(Dataset items)
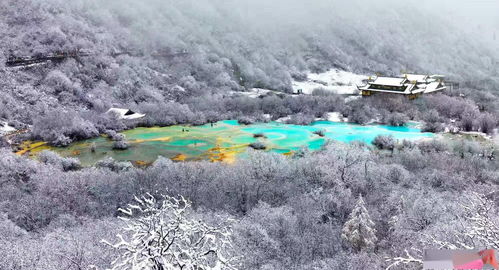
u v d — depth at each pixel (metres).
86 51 166.75
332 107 141.25
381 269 36.59
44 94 131.00
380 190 63.06
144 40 198.38
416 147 91.19
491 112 136.88
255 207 56.19
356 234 43.97
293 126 125.12
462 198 52.53
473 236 21.62
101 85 145.62
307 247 44.75
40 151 95.88
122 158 93.81
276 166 69.69
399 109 136.50
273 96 150.00
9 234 44.59
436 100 140.50
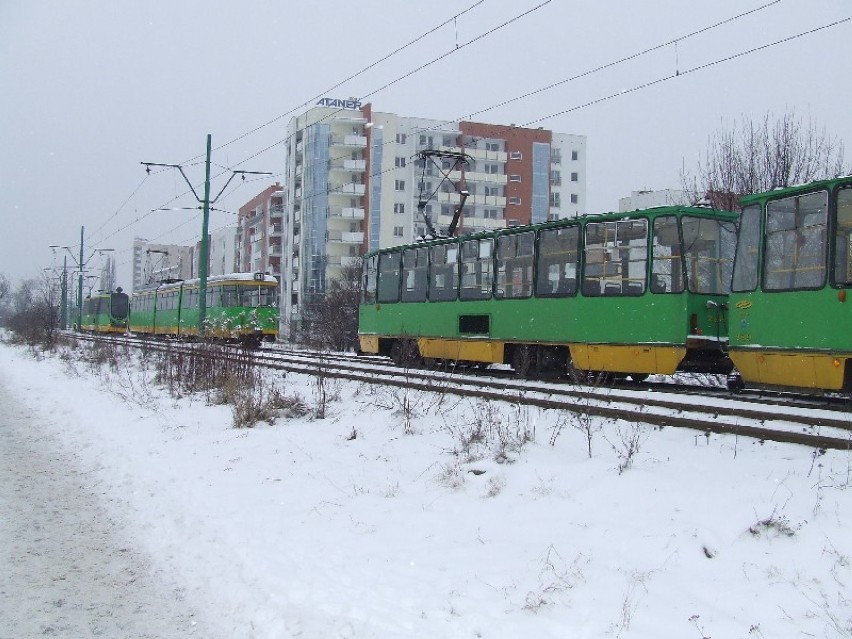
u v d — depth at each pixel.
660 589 5.08
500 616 4.98
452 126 63.34
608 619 4.78
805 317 10.17
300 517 7.40
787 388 10.46
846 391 10.08
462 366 18.70
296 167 65.50
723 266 13.29
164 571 6.21
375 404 12.57
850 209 9.69
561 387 13.28
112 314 50.34
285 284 67.31
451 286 18.00
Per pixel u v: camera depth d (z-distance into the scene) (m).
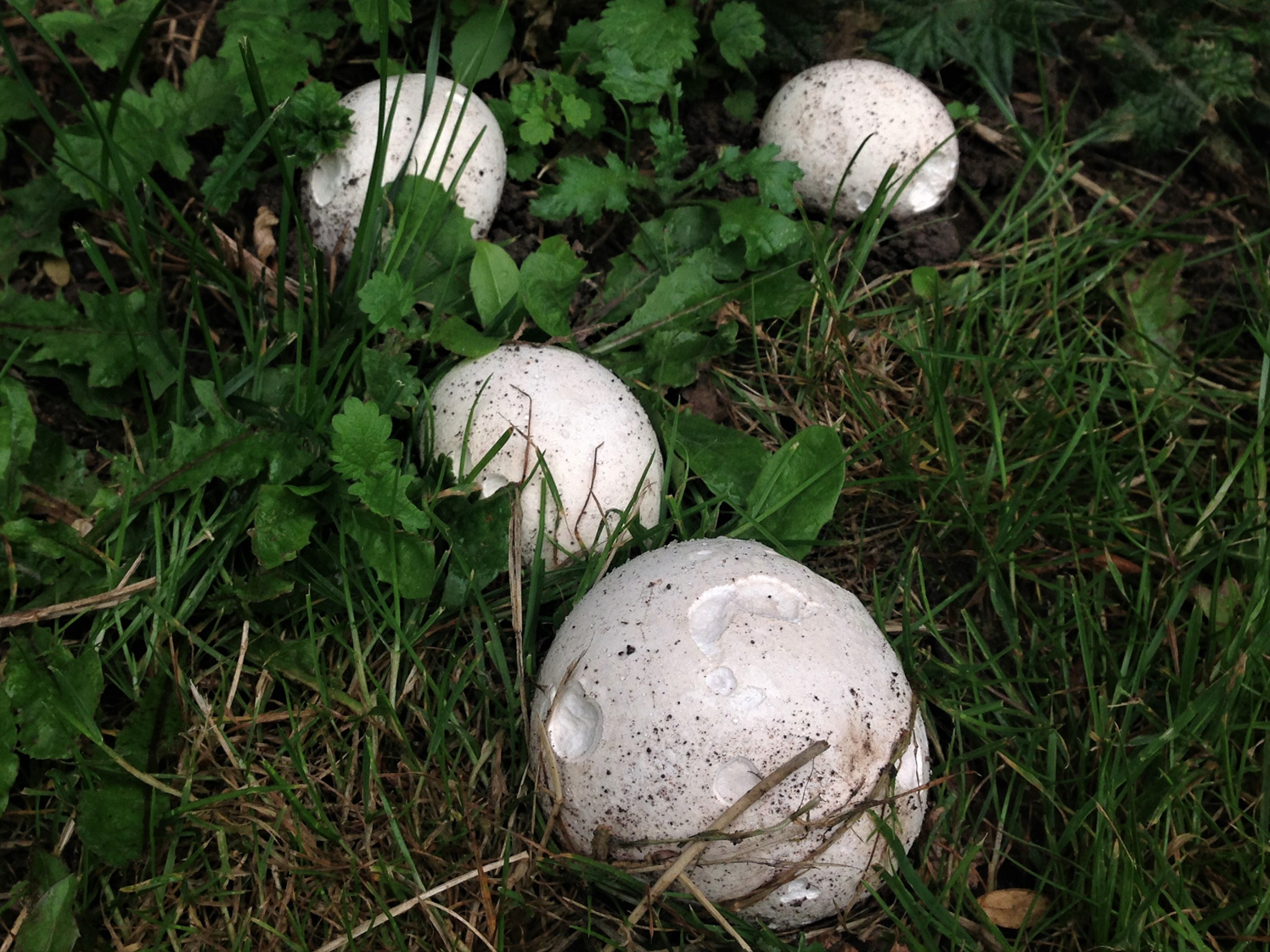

* ASSIGNMENT:
For the string "pixel", count the lines of the entries above that include it; answer with the number only.

* YOUR SOLUTION:
3